Time pressures and cost are the first objections voiced when we discuss these issues with clients. Most successful people feel that they simply can’t proactively manage all of these issues and that they must devote to their energy and resources to running the business and making money, not keeping it.

What I and many of the related professionals I work with constantly reinforce when met with this objection is simple: Being proactive or implementing preventative measures saves you both time and money. Would you rather be audited by the IRS and subject to fees and penalties and interest or have your questionable retirement plan reviewed and made compliant? Would you rather have a policy in place that prevents lawsuits or have to defend one at huge out-of-pocket defense costs and potential exposure if you lose? As an attorney I can tell you that I almost never seen any legal or financial problem that was more efficiently fixed than prevented.

Failing to Delegate
Those running successful businesses of all types, including medical practices, are typically driven and love to be in control of everything. At a certain point and scale the very habits that made you successful in building a business will be counter-productive in being an efficient manager of a now much larger business.

We often see many of the type-A executives we deal with trying to hold on to and personally touch everything from staffing to running the retirement plan for the group. Not only does this distract you from working at your highest purpose and doing the things you are best at, it creates additionally liability and room for error, and increases the possibility that something on your heaping plate is going to get neglected.
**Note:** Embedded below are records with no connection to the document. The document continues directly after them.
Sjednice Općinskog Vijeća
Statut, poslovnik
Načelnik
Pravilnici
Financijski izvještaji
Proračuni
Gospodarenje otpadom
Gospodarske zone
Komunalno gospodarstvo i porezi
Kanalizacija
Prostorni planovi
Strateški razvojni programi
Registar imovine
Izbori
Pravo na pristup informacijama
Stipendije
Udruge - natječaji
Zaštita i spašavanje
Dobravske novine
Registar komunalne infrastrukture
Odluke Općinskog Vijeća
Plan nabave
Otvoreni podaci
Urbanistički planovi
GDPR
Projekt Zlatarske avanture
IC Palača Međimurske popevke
Your job as an executive is to be a builder of teams and a manager of managers, not a jack of all trades. We see that those who are able to maintain their hard-earned level of success are typically master team builders, managers, and delegators, a skill that often has to be learned.

We often have to help clients pry their hands from the minutiae of the daily operations of their businesses and learn to trust their employees and support staff, including outside experts. That process, likewise, is easier and less fraught with fear for the practice when it knows that those it relies on are simply watching the dials on a well-crafted machine that was implemented in advance with the help of experts (rather than being built from scratch or implemented in an emergency). Are you managing your personal and practice business affairs like a wellness clinic or a trauma center?